Question
You were assigned to audit the inventories of Techno Industries Inc. for the period ended December 31, 2020. Techno Industries, a distributor of specialized equipment
You were assigned to audit the inventories of Techno Industries Inc. for the period ended December
31, 2020. Techno Industries, a distributor of specialized equipment in the textile industry has the
following inventory transactions based on its records:
Date Particulars Units Cost Sales
Price
Jan. 1 Beginning Balance 2,000 P550
Feb. 3 Purchase 1,700 600
Mar. 5 Sale 1,000 P800
Mar. 20 Sale 900 800
Apr. 15 Purchase 1,000 660
May 20 Purchase 1,800 720
Jun. 5 Sale 1,400 900
Jul. 10 Sale 900 900
Aug. 30 Purchase 800 780
Oct. 11 Sale 1,400 1,000
Nov. 12 Sale 600 1,000
Dec. 15 Purchase 1,000 800
Based on your review of subsequent events, the latest sales transaction selling price inventories was
at P850. Cost to sell is estimated at 10% of the estimated selling price.

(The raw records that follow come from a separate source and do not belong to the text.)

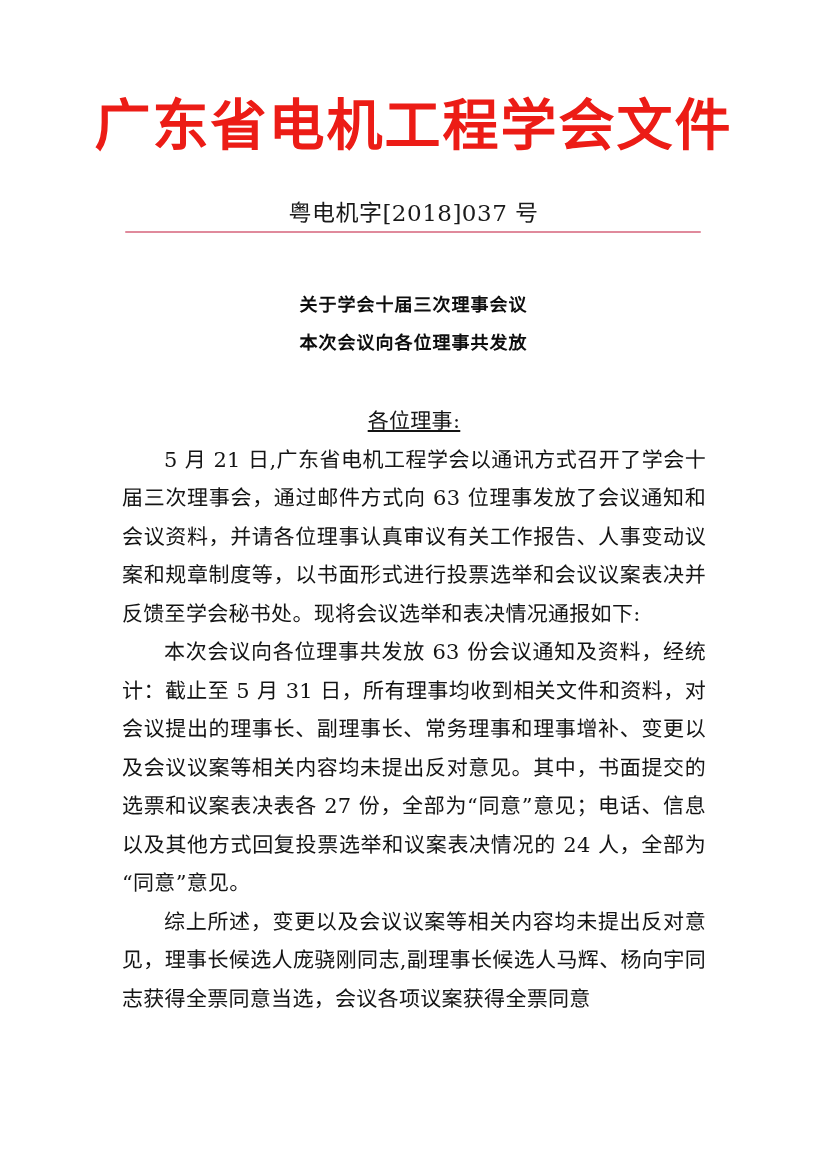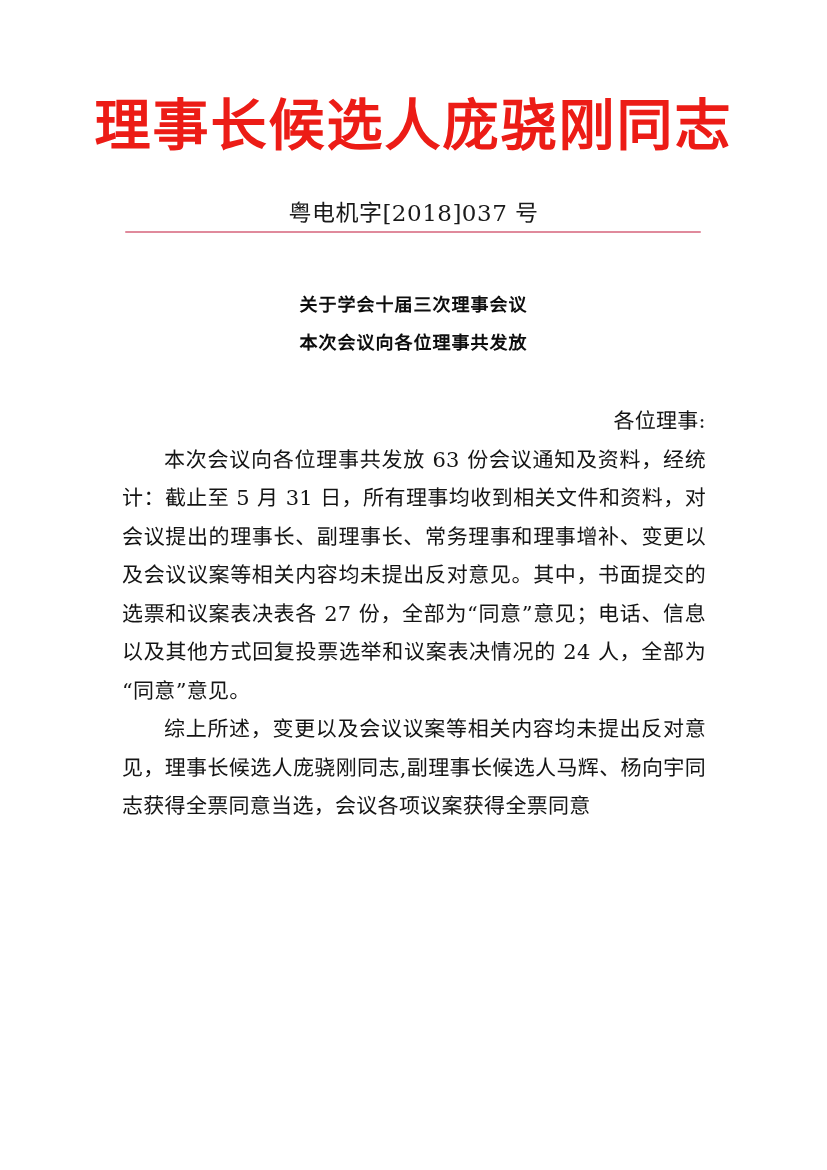--- a/index.html
+++ b/index.html
@@ -125,7 +125,7 @@
 <div class="page">
 
   <div class="masthead">
-    <span class="masthead-title">理事长候选人庞骁刚同志</span>
+    <span class="masthead-title">广东省电机工程学会文件</span>
   </div>
 
   <div class="doc-number">粤电机字[2018]037 号</div>

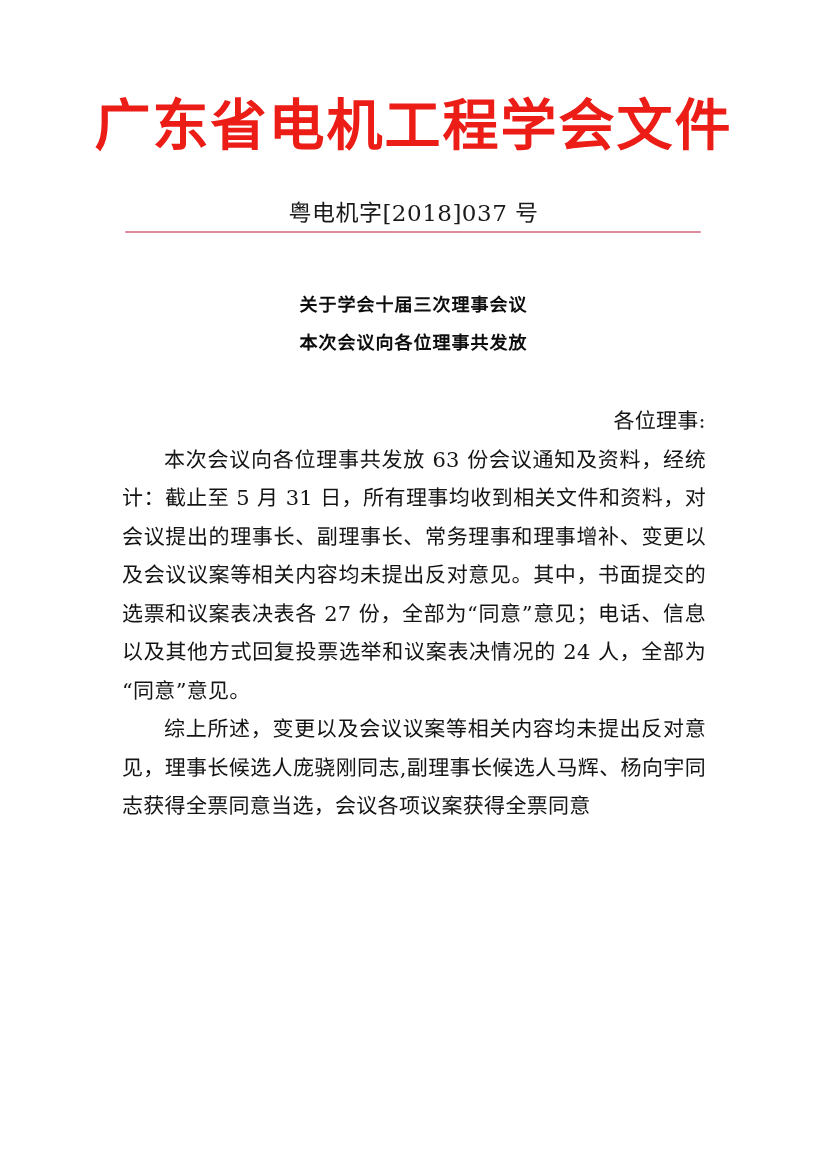--- a/index.html
+++ b/index.html
@@ -112,7 +112,8 @@
 
   .para.salutation {
     text-indent: 0;
-    text-align: right;
+    text-align: center;
+    text-decoration: underline;
   }
 
   .para.indented {

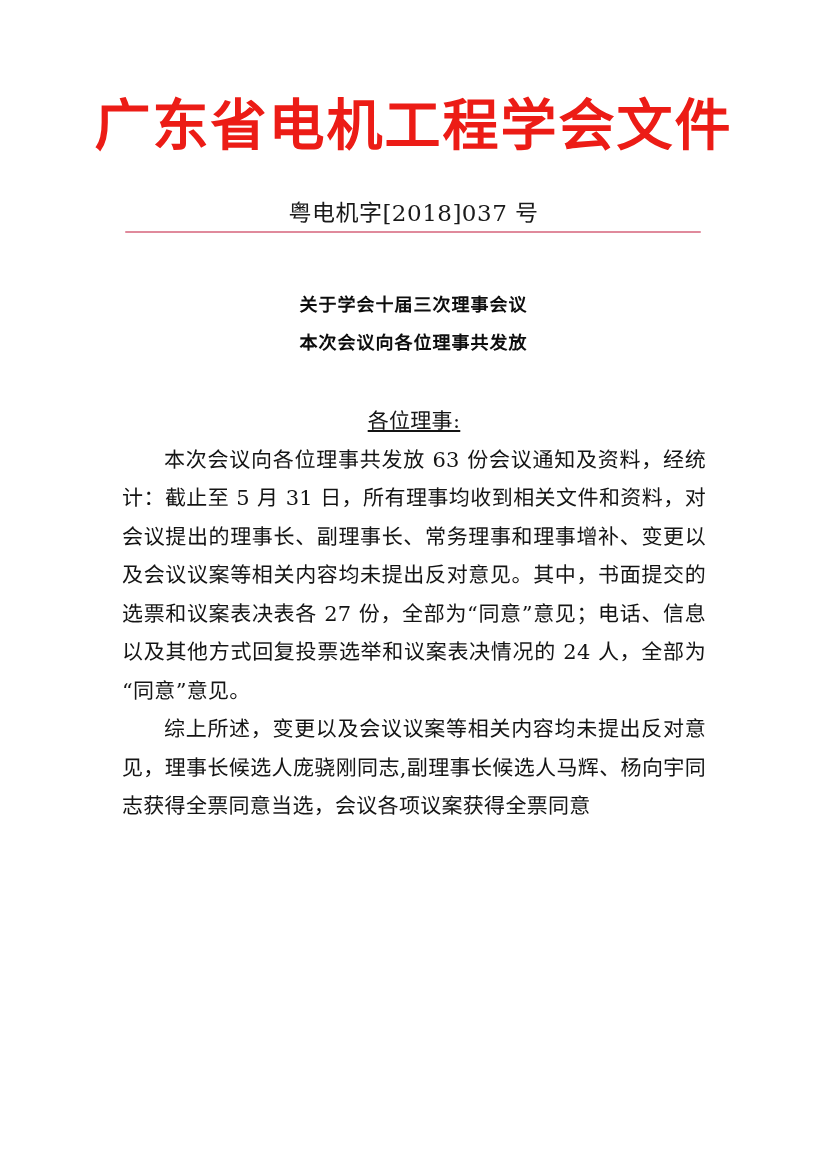--- a/index.html
+++ b/index.html
@@ -140,6 +140,7 @@
 
   <div class="body-block">
     <p class="para salutation">各位理事:</p>
+    <p class="para indented">5 月 21 日,广东省电机工程学会以通讯方式召开了学会十届三次理事会，通过邮件方式向 63 位理事发放了会议通知和会议资料，并请各位理事认真审议有关工作报告、人事变动议案和规章制度等，以书面形式进行投票选举和会议议案表决并反馈至学会秘书处。现将会议选举和表决情况通报如下:</p>
     <p class="para indented">本次会议向各位理事共发放 63 份会议通知及资料，经统计：截止至 5 月 31 日，所有理事均收到相关文件和资料，对会议提出的理事长、副理事长、常务理事和理事增补、变更以及会议议案等相关内容均未提出反对意见。其中，书面提交的选票和议案表决表各 27 份，全部为“同意”意见；电话、信息以及其他方式回复投票选举和议案表决情况的 24 人，全部为“同意”意见。</p>
     <p class="para indented">综上所述，变更以及会议议案等相关内容均未提出反对意见，理事长候选人庞骁刚同志,副理事长候选人马辉、杨向宇同志获得全票同意当选，会议各项议案获得全票同意</p>
   </div>

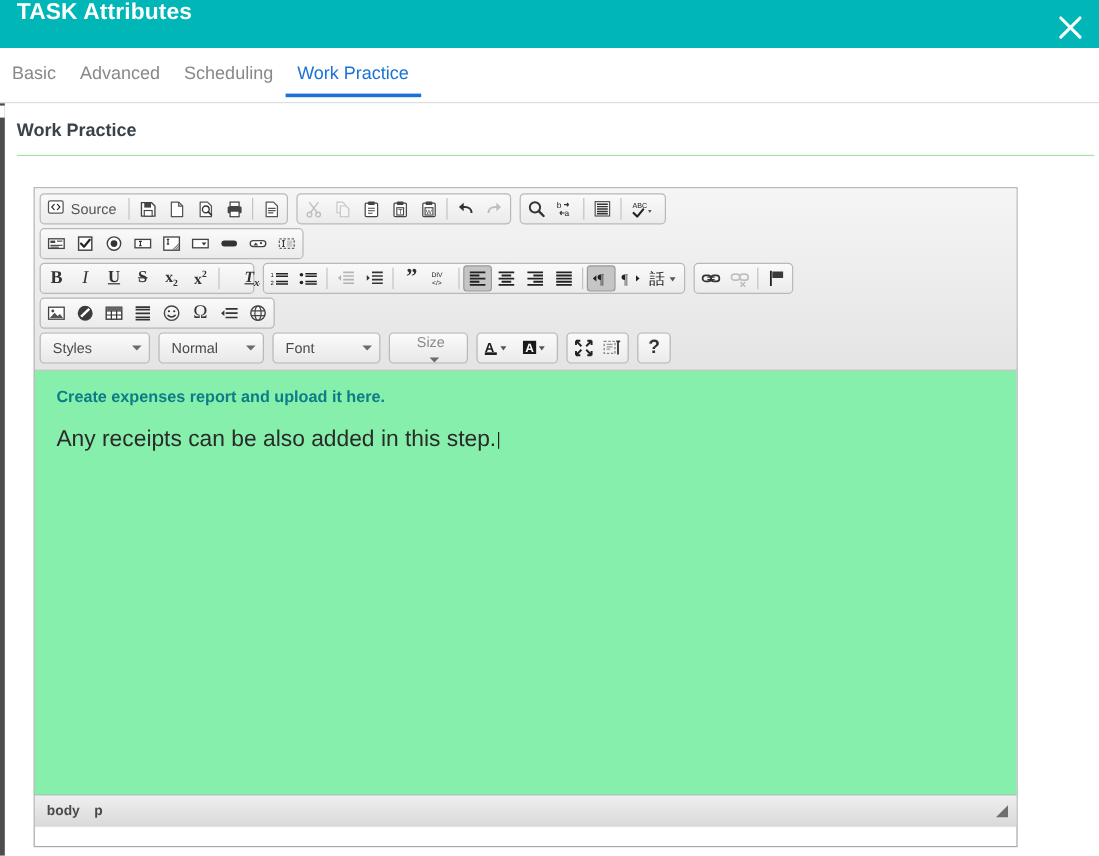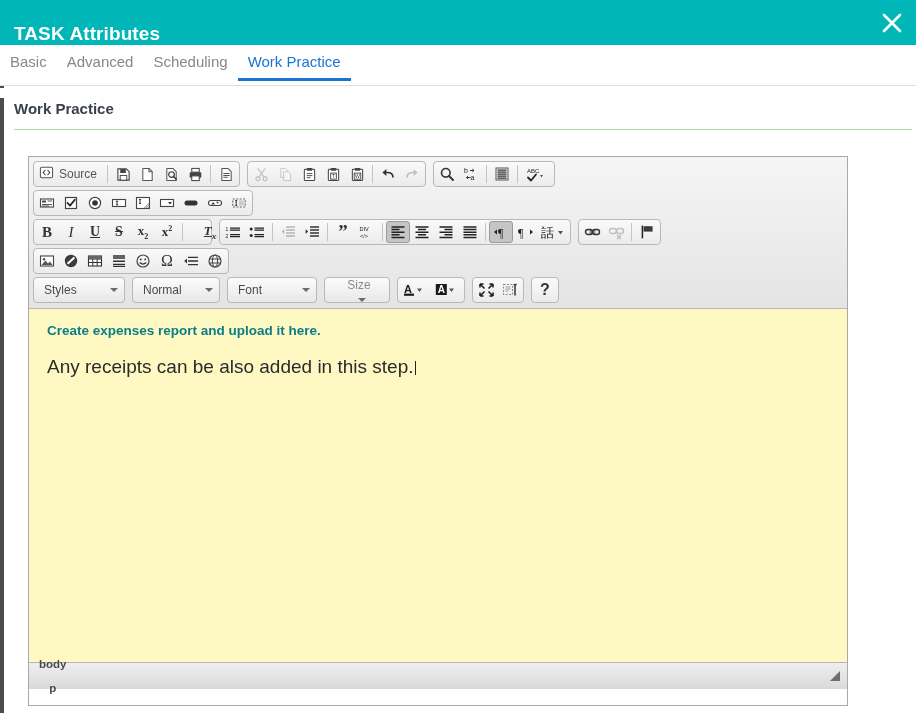--- a/index.html
+++ b/index.html
@@ -14,9 +14,9 @@
   
   .dialog-header {
     position: absolute; left: 0; top: 0;
-    width: 916px; height: 45px;
+    width: 916px; height: 40px;
     background: #00b6b6;
-    display: flex; align-items: flex-end;
+    display: flex; align-items: flex-start;
     justify-content: space-between;
   }
   .dialog-title {

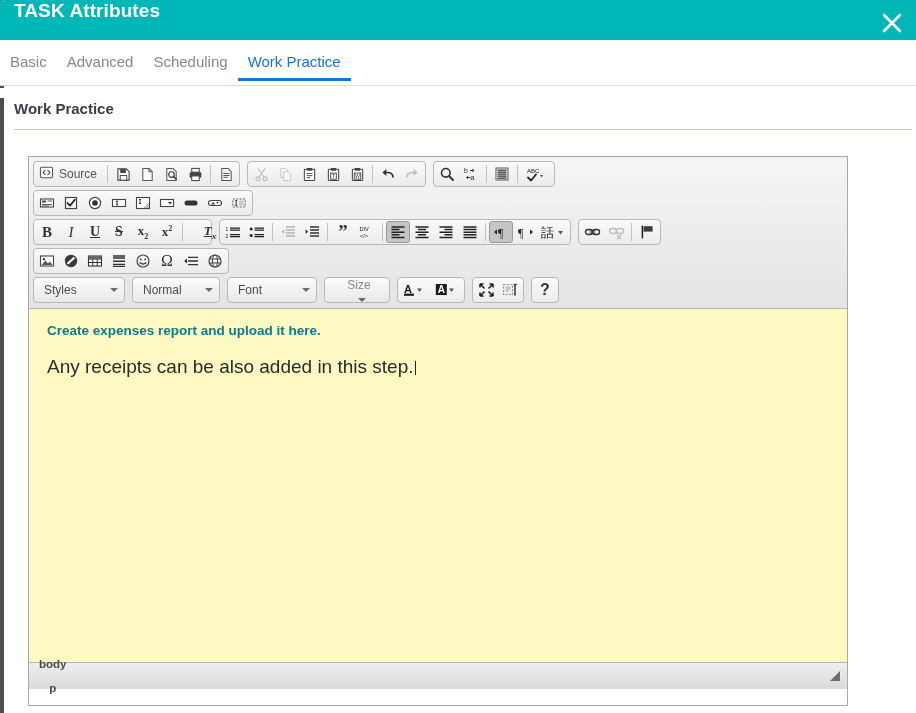--- a/index.html
+++ b/index.html
@@ -186,7 +186,7 @@
 
   
   .edit-area {
-    background: #fef9c3;
+    background: #86efac;
     height: 354px;
     padding: 14px 18px;
     overflow: hidden;

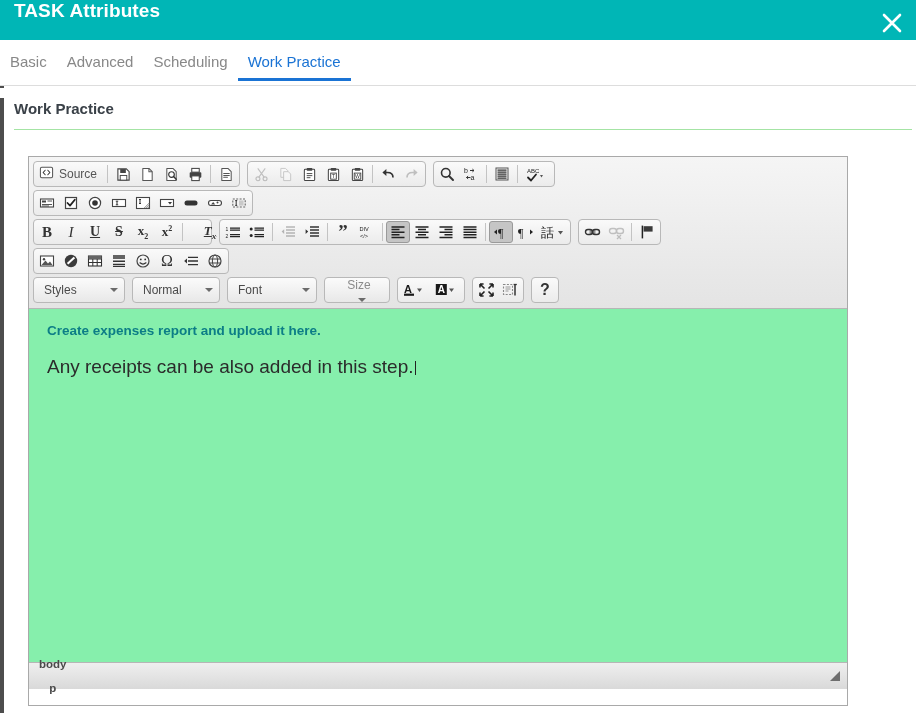--- a/index.html
+++ b/index.html
@@ -225,7 +225,7 @@
     color: #4a4a4a;
     font-weight: bold;
   }
-  .path-list { display: flex; gap: 12px; align-items: center; flex-direction: column; }
+  .path-list { display: flex; gap: 12px; align-items: center; }
   .path-item { cursor: pointer; }
   .resizer {
     width: 18px; height: 18px;

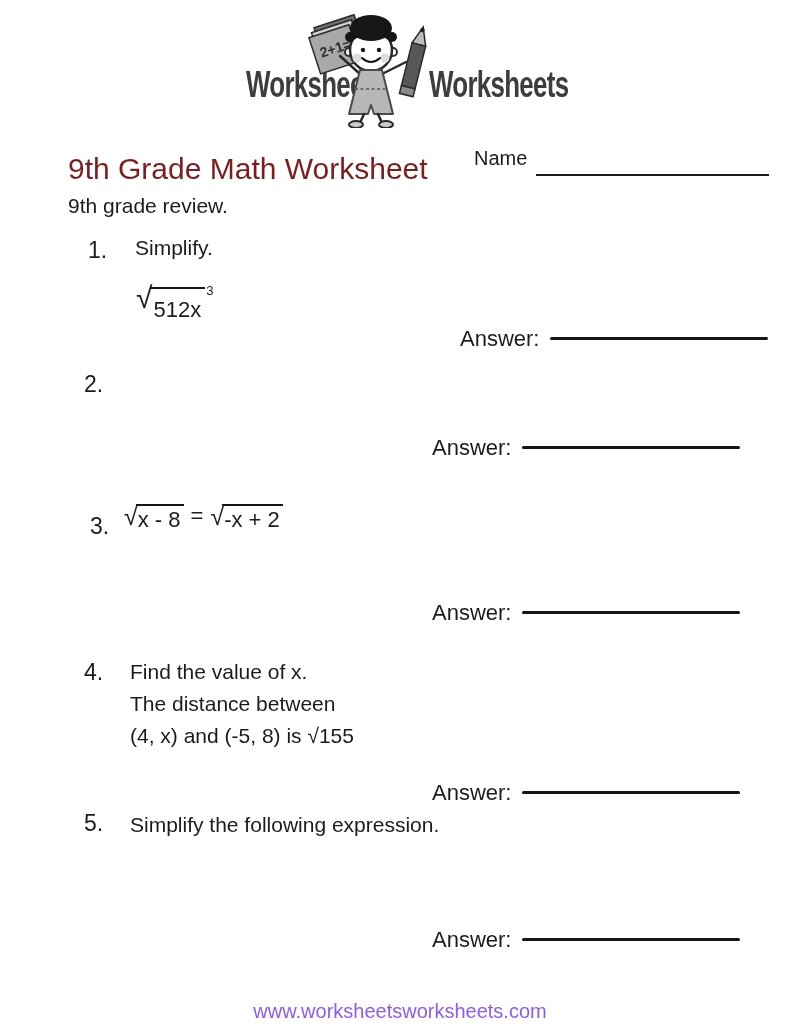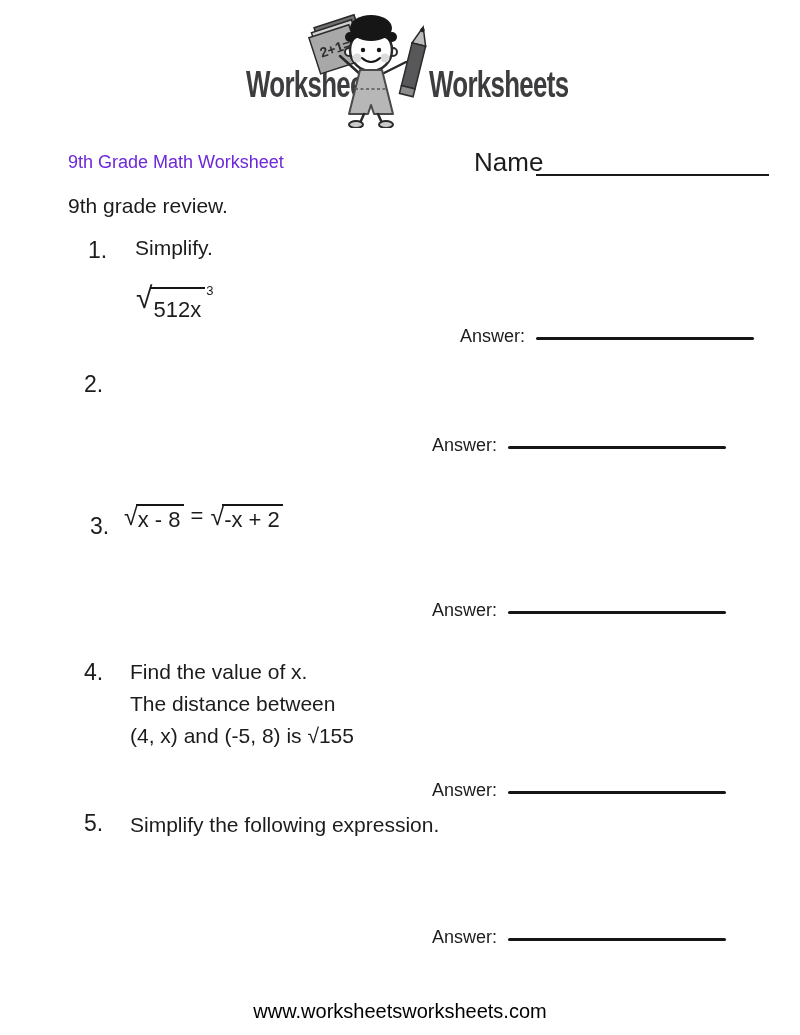--- a/index.html
+++ b/index.html
@@ -17,7 +17,7 @@
   .logo-svg{position:absolute;left:306px;top:4px;}
 
   
-  .title{left:68px;top:152px;font-size:18px;color:#6d28d9;}
+  .title{left:68px;top:152px;font-size:30px;color:#7f1d1d;}
   .name-label{left:474px;top:147px;font-size:26px;}
   .name-line{left:536px;top:174px;width:233px;height:2px;background:#1a1a1a;}
   .subtitle{left:68px;top:194px;font-size:21px;}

What is the correct carrying value of inventories to be reported in the 2020 Statement of Financial
Position and the corresponding loss on inventory write-down in the 2020 Statement of Comprehensive
Income, assuming no allowance for write-down account was recognized in the previous year under the
following assumptions:
1. The company maintains periodic records and uses FIFO cost formula.
2. The company maintains perpetual records and uses FIFO cost formula.
3. The company maintains period records and uses Average cost formula.
4. The company maintains perpetual records and uses Average cost formula.